Marking and interpreting your roadbook is something you need to figure out for yourself as you progress, but if you’re just starting out, a half-day’s ride with roadbook and an instructor should install all the basics you need. Remember that rallies like Hellas and Baja Rally use tracks rather than open cross country, so you don’t need to worry much about compass headings and more complex desert orientation. For the most part, you will be on the tracks, and that makes navigation much easier. In addition, a lot of amateur-friendly rally races allow adventure or Lite class riders to have a GPS unit as a backup, so you’re guaranteed to learn as you ride. To train for a rally race, roadbook navigation is fairly easy to grasp.
Once you’ve figured out roadbook, identified your weaknesses, and trained to get those weaknesses resolved or bettered, it’s a good idea to work on your endurance. A typical special stage at Hellas or Hispania is about 250 – 350 kilometers on varying terrain, with fast-flowing tracks giving way to more technical terrain, forest trails, rocky climbs, and back to fast gravel tracks again depending on what the organizers had planned for the day. A marathon special stage is anywhere around 450-500 kilometers. This means you’ll need to get moving, and you won’t have the time to stop often, take breaks, or snack. Endurance and stamina play a huge part in a rally setting, but you can train for that on your own planning long trail rides with your friends and covering longer distances on dirt than you’re normally used to. Make sure to hydrate, take care of nutrition, and pace yourself as this is a long game spread out over 5-7 days or more.
Training with Instructors
If you’re just starting out on a dual-sport bike and are looking to get off the road for the first time, you don’t need Graham Jarvis to teach you hard enduro. You just need a solid off-road coach to teach you the basics. It’s quite the same prepping for your first rally race: you don’t need the world’s most foremost racers and trainers to teach you how to ride for the Dakar, you simply need to work on your skills so you can survive a five or seven-day cross country rally.
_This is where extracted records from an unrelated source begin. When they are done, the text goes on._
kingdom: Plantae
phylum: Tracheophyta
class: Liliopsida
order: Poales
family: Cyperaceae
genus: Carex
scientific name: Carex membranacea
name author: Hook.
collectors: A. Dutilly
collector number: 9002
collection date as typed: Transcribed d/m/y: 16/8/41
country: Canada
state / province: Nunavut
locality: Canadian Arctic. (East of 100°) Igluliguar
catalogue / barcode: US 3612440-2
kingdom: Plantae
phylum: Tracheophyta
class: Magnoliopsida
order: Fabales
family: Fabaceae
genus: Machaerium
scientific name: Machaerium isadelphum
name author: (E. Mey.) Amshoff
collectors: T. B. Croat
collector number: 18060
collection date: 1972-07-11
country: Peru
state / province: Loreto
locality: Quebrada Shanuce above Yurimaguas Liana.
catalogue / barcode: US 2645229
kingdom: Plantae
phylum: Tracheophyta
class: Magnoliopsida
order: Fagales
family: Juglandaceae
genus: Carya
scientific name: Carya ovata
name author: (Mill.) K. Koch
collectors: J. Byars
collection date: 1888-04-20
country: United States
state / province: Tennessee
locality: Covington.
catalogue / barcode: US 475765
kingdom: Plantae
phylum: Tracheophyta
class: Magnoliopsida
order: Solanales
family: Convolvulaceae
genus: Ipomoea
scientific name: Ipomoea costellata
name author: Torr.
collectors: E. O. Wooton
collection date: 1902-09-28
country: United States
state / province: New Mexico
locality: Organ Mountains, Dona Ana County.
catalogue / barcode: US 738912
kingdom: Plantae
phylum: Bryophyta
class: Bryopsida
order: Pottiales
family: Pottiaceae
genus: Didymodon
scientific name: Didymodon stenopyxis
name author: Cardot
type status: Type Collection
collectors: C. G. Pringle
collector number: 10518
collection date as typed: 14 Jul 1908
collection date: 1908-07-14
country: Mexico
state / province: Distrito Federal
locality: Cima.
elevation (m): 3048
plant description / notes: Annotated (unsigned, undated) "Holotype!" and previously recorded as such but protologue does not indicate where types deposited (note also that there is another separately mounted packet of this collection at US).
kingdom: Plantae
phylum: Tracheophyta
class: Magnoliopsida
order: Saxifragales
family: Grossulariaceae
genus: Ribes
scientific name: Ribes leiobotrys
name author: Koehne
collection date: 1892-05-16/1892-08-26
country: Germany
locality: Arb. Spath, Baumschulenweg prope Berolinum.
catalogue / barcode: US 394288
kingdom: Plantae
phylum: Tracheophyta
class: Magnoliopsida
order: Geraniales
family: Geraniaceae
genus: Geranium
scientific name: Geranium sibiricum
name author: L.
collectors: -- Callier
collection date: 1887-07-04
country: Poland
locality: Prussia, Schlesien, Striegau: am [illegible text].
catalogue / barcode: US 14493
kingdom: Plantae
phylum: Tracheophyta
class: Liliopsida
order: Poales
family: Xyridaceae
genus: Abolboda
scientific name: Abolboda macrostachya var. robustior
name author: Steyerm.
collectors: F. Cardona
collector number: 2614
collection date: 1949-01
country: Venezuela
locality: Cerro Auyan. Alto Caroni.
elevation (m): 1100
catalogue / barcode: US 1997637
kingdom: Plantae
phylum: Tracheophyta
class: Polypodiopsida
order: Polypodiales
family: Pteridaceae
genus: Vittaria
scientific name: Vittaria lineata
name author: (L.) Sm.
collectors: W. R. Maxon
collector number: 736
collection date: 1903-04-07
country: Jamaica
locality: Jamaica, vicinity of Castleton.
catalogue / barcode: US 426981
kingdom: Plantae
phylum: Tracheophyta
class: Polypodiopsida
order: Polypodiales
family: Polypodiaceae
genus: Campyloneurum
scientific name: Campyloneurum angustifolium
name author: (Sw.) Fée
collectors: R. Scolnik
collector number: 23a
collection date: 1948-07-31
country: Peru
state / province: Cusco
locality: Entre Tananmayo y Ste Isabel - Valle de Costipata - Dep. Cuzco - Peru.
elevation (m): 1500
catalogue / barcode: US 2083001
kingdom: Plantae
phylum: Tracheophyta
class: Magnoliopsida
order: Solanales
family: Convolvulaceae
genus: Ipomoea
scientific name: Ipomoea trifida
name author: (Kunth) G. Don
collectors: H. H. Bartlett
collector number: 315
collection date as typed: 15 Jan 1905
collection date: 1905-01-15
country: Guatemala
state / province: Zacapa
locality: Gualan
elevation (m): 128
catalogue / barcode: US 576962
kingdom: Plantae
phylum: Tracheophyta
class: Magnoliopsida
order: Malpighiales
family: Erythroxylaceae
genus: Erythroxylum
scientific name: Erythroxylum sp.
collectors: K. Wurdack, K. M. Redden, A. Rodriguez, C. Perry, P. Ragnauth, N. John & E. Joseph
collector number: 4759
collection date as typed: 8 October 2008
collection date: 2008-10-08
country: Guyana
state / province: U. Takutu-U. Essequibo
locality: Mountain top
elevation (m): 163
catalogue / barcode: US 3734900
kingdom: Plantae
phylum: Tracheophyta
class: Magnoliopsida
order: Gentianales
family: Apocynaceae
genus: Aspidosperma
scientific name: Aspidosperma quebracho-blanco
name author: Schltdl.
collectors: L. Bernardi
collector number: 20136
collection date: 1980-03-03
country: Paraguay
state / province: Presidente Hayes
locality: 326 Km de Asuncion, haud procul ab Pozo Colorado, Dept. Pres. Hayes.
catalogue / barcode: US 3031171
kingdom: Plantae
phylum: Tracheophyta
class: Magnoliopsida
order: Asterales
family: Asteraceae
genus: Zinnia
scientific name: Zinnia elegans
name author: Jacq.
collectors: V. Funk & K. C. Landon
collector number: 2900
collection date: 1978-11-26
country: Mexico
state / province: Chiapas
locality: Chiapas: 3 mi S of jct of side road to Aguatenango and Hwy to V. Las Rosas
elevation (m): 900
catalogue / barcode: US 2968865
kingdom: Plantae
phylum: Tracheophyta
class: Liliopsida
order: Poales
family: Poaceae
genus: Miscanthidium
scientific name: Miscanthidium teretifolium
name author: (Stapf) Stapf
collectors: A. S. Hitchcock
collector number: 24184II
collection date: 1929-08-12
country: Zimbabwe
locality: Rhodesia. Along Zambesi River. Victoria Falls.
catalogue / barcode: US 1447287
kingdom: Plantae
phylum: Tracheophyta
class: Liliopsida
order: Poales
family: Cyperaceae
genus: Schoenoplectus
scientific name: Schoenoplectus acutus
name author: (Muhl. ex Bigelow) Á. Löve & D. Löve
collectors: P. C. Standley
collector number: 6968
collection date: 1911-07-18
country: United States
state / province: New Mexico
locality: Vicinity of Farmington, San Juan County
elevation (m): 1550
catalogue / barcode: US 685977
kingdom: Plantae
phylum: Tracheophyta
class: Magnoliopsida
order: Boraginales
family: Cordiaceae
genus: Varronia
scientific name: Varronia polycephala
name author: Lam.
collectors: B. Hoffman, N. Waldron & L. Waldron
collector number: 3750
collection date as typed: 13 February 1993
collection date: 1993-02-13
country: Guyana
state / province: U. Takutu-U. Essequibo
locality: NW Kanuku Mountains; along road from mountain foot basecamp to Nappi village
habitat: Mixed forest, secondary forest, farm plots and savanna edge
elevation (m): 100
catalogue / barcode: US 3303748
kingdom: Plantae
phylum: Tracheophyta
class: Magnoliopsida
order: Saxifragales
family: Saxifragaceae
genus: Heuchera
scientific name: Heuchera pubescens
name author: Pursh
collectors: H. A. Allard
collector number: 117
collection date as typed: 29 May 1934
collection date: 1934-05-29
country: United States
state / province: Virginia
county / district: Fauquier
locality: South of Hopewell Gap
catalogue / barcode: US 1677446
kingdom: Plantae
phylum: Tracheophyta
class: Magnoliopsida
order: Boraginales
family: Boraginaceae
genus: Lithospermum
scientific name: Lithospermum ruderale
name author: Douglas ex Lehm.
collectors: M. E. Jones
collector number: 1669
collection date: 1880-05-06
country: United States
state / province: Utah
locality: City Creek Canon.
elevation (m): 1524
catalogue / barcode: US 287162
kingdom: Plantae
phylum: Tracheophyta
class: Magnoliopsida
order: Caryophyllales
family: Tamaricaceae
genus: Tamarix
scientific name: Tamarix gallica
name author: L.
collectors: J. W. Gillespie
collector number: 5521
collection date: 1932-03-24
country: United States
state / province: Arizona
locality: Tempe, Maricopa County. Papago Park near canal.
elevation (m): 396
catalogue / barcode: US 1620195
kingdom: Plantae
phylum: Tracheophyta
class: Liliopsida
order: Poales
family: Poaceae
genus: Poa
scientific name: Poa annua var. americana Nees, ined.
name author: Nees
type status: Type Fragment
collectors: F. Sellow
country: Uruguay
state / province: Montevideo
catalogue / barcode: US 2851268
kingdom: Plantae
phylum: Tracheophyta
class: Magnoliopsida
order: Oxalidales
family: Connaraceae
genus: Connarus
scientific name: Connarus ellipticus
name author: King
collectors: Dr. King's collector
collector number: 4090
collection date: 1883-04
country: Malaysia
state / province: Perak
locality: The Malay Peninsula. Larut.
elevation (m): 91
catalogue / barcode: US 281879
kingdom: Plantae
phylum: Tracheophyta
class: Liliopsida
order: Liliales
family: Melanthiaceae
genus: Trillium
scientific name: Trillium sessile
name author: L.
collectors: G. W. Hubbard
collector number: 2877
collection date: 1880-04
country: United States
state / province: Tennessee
For this, motocross practice at your local motocross track, enduro rides with local instructors, or simply riding with people who are more skilled than you can be a great help.
There are countless great and affordable off-road and enduro schools all over the US and Canada, as well as Europe (especially Portugal, Spain, Romania, Greece, and the UK).
Again, this is not to say that it’s easy or simple to prepare for the big North African desert races, but for the smaller North American or European ones, it is doable, even on a budget.